EXCERPTED DATA below:

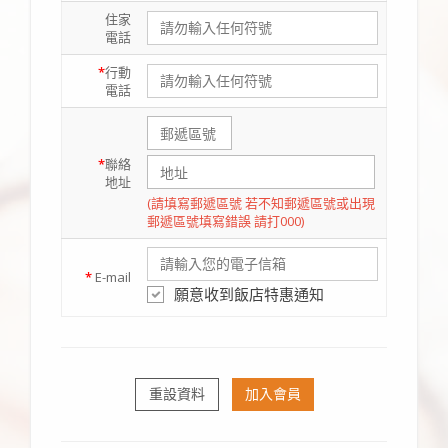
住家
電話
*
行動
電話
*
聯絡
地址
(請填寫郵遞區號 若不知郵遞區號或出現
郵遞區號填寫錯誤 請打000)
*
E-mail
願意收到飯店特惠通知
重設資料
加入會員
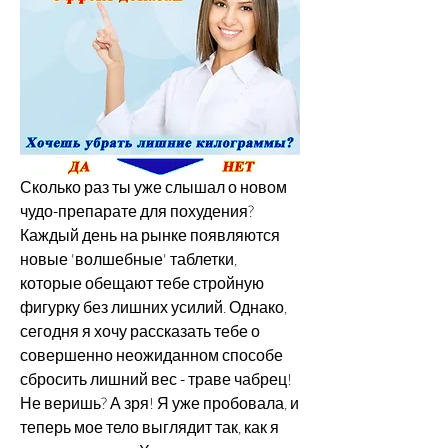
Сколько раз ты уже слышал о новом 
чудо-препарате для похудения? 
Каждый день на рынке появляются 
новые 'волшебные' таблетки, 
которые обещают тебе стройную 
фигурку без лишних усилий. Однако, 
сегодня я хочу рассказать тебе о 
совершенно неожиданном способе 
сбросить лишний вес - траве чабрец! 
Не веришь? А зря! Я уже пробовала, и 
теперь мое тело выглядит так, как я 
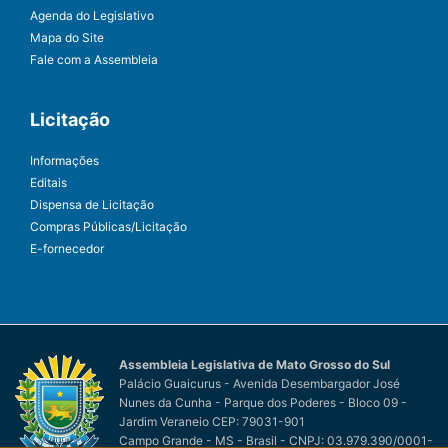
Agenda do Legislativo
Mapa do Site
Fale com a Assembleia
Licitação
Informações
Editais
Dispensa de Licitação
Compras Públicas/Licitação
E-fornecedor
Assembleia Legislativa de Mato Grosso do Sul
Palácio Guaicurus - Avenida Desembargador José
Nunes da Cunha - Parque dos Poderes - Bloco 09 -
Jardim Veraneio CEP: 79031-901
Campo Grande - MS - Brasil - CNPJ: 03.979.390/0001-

End of EXCERPTED DATA.
EXCERPTED DATA below:

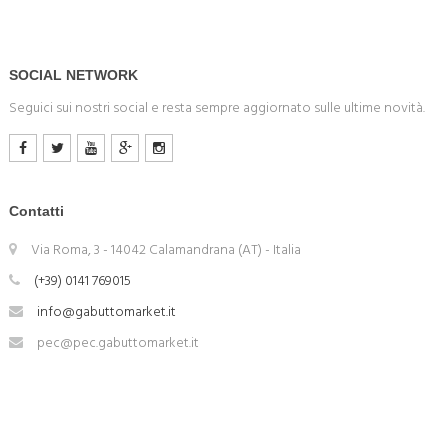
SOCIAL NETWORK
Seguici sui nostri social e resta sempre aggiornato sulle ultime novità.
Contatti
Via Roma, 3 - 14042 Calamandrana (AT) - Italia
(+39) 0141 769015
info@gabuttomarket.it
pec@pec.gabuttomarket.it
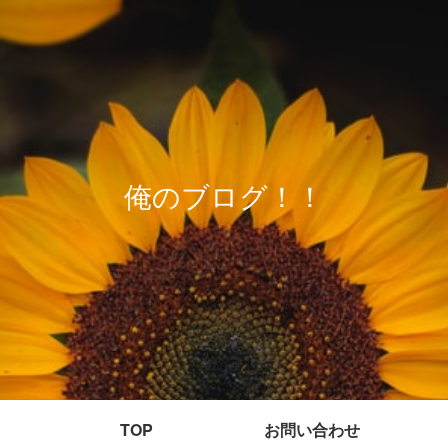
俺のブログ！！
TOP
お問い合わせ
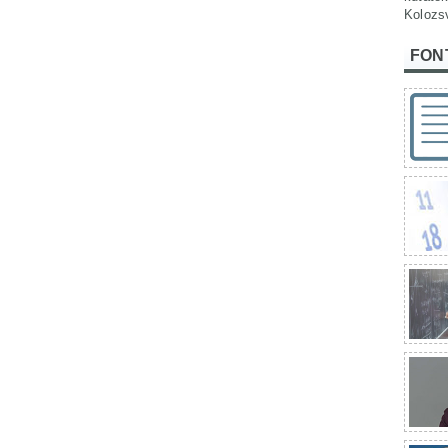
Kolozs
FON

End of EXCERPTED DATA.
EXCERPTED DATA below:

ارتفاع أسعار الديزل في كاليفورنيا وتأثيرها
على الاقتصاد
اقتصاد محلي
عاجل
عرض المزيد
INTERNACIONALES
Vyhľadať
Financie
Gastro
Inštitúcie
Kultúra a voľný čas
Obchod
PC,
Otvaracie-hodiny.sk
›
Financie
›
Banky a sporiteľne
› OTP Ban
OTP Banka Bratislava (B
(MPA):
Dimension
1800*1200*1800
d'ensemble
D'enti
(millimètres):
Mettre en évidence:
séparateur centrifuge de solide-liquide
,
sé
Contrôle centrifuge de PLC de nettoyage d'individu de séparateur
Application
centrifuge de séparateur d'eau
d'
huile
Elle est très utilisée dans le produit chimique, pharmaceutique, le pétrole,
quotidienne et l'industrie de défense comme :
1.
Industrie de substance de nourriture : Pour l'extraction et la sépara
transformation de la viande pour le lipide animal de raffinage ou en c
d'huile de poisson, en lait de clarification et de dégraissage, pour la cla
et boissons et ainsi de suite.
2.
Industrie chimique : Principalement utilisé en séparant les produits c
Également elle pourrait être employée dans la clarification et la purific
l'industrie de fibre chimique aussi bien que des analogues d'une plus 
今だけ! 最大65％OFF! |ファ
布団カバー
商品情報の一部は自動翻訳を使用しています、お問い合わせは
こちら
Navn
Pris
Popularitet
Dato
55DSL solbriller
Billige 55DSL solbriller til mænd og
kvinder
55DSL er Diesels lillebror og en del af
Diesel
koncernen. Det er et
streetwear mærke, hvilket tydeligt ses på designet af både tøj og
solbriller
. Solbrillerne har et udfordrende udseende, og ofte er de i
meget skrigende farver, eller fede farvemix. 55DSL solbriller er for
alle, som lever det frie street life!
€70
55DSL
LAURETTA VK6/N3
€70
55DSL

End of EXCERPTED DATA.

Can you render everything from the line containing "Сколько раз ты уже слышал о новом" down to the line containing "теперь мое тело выглядит так, как я" as a Markdown table with the columns Row and Line, numbering each row and leaving out blank lines?

| Row | Line |
|---|---|
| 1 | Сколько раз ты уже слышал о новом  |
| 2 | чудо-препарате для похудения?  |
| 3 | Каждый день на рынке появляются  |
| 4 | новые 'волшебные' таблетки,  |
| 5 | которые обещают тебе стройную  |
| 6 | фигурку без лишних усилий. Однако,  |
| 7 | сегодня я хочу рассказать тебе о  |
| 8 | совершенно неожиданном способе  |
| 9 | сбросить лишний вес - траве чабрец!  |
| 10 | Не веришь? А зря! Я уже пробовала, и  |
| 11 | теперь мое тело выглядит так, как я  |